Ms Hopwood was rejected even though she had scored higher grades than all but one of 41 black students and three of 55 Latino students admitted that year.
Texas claimed she was a mediocre student, but the judges ruled she was a victim of racial discrimination and ordered the university to admit her and pay damages.
Legal experts first believed the lawsuit could settle the fate of increasingly controversial affirmative action programmes at universities. This year the University of California, another giant in the public university system, agreed to drop all such programmes after a bitter internal battle.
The decision by the Fifth Circuit Appeals Court is immediately binding on Louisiana, Mississippi, and Texas. University officials must still decide whether to appeal to the Supreme Court, which last looked at the issue in 1978 and has moved decisively to the right since then.
A conservative legal group in Washington, the Center for Individual Rights, entered the case on Ms Hopwood's side. The CIR has taken a leading role in combatting what it regards as the excesses of "political correctness" and "multi-culturalism" on campuses.

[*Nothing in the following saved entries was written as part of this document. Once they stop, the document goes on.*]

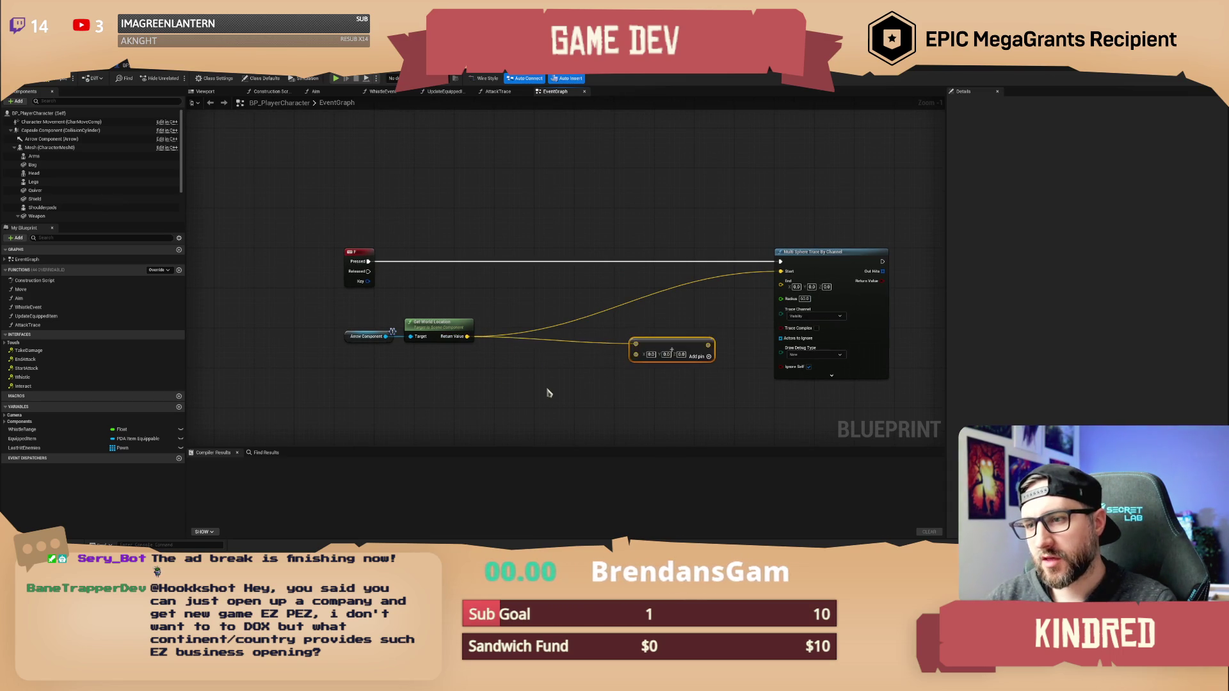
Add a Get Forward Vector node for the Arrow Component.
right_click(448, 367)
text(get for)
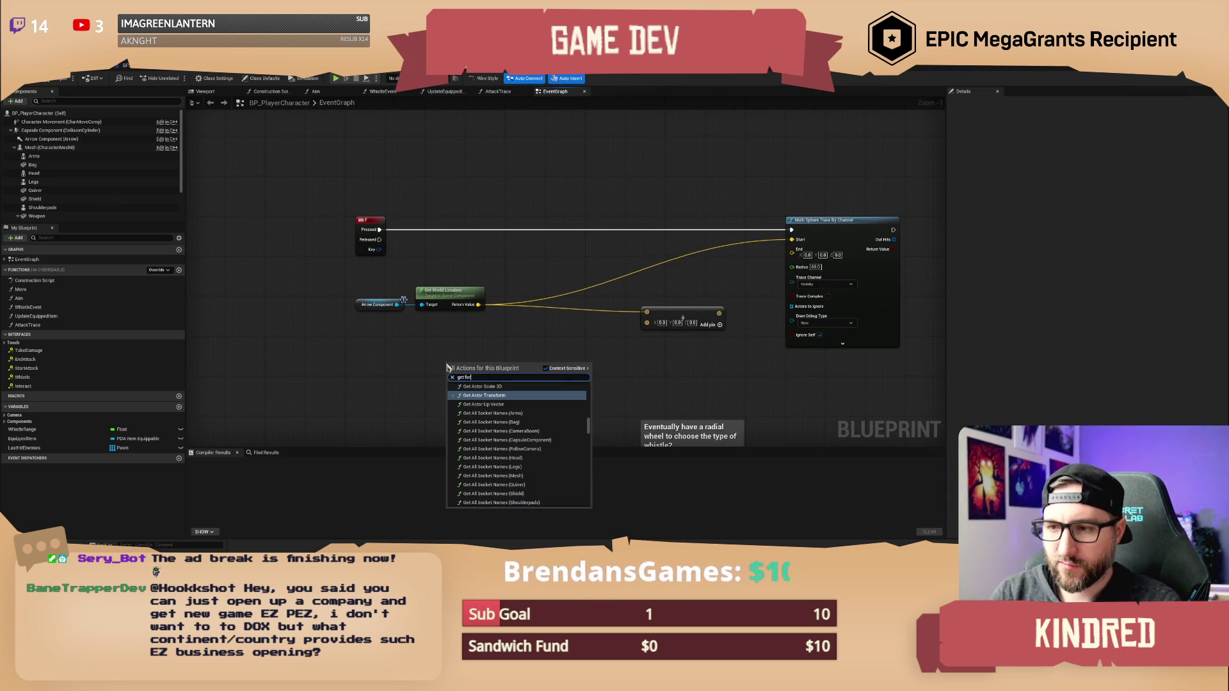
key(Escape)
drag(396, 305, 433, 333)
text(forward)
key(Return)
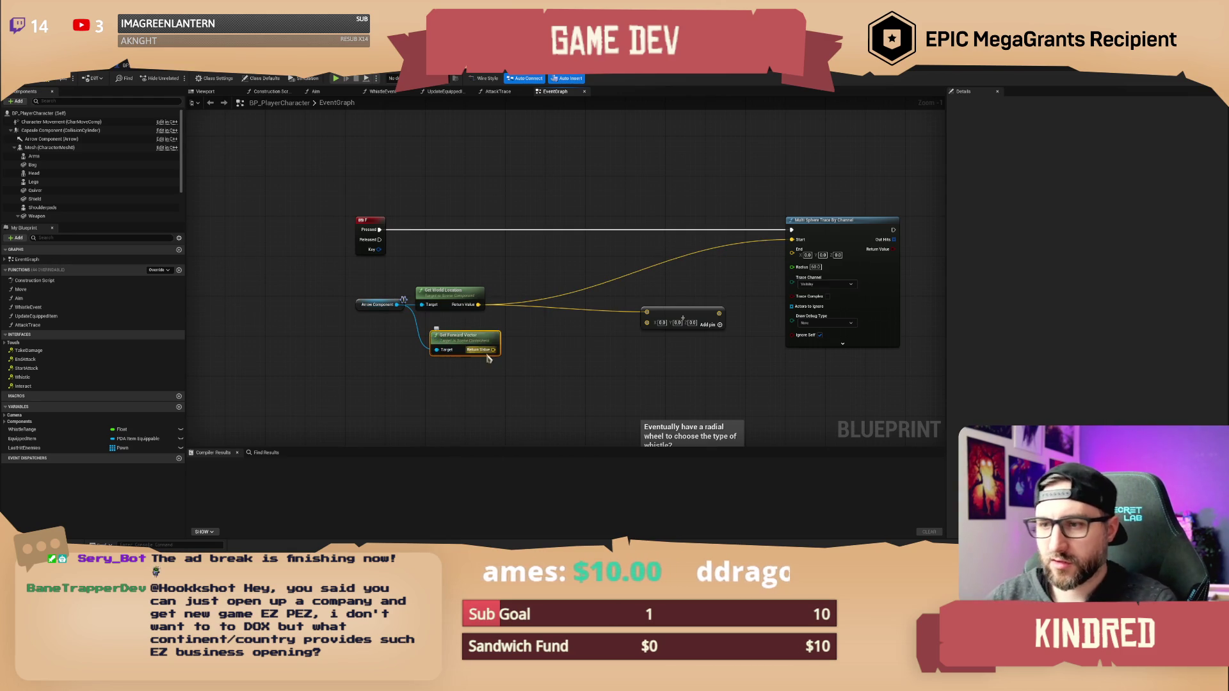
Multiply the forward vector by a single float value.
drag(494, 351, 530, 349)
text(make array)
key(Return)
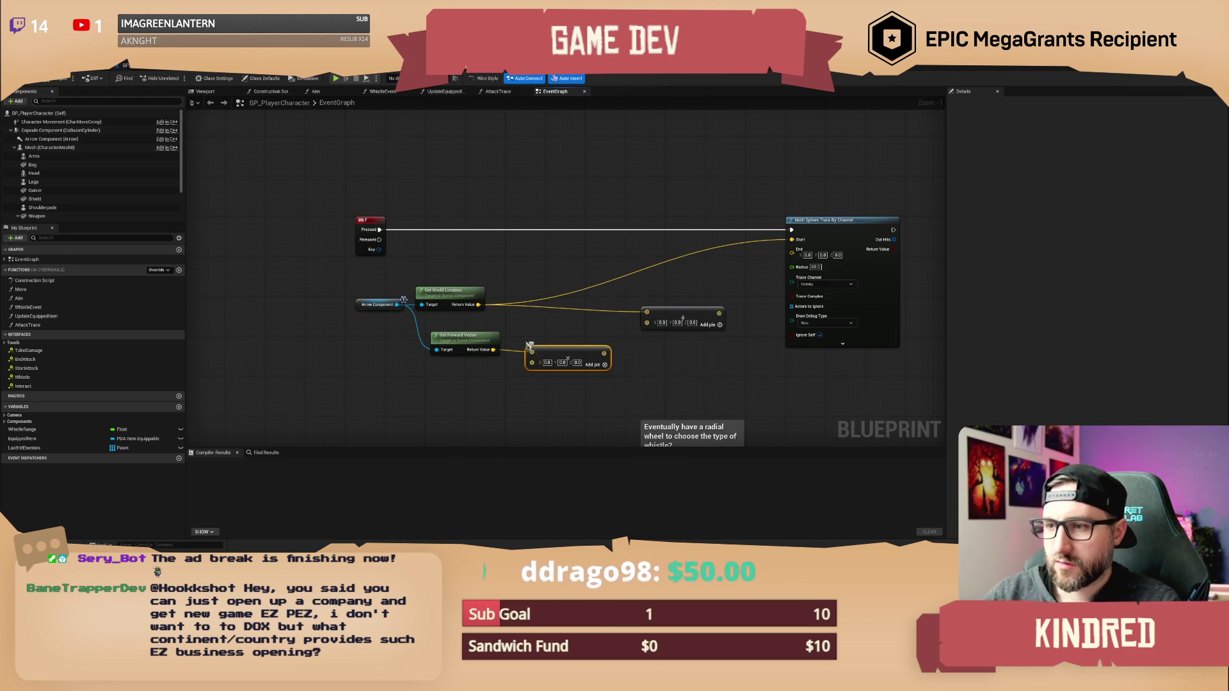
drag(560, 353, 554, 352)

Affirmative action, adopted by most big education institutions to reverse centuries of discrimination, has become one of the most sensitive political issues. Conservatives have claimed such programmes amount to racial "quotas".
At Texas, applications were colour-coded according to race and the university maintained a segregated "minority only" waiting list. Senior officials from other major universities had testified that its programmes were nothing unusual.
Even if adopted for the "wholesome purpose" of correcting imbalances in the student body, the judges said, "racial preferences appear to even the score only if one embraces the position that our society is appropriately viewed as divided into races". They were "no more rational" than choices based on physical size or blood type.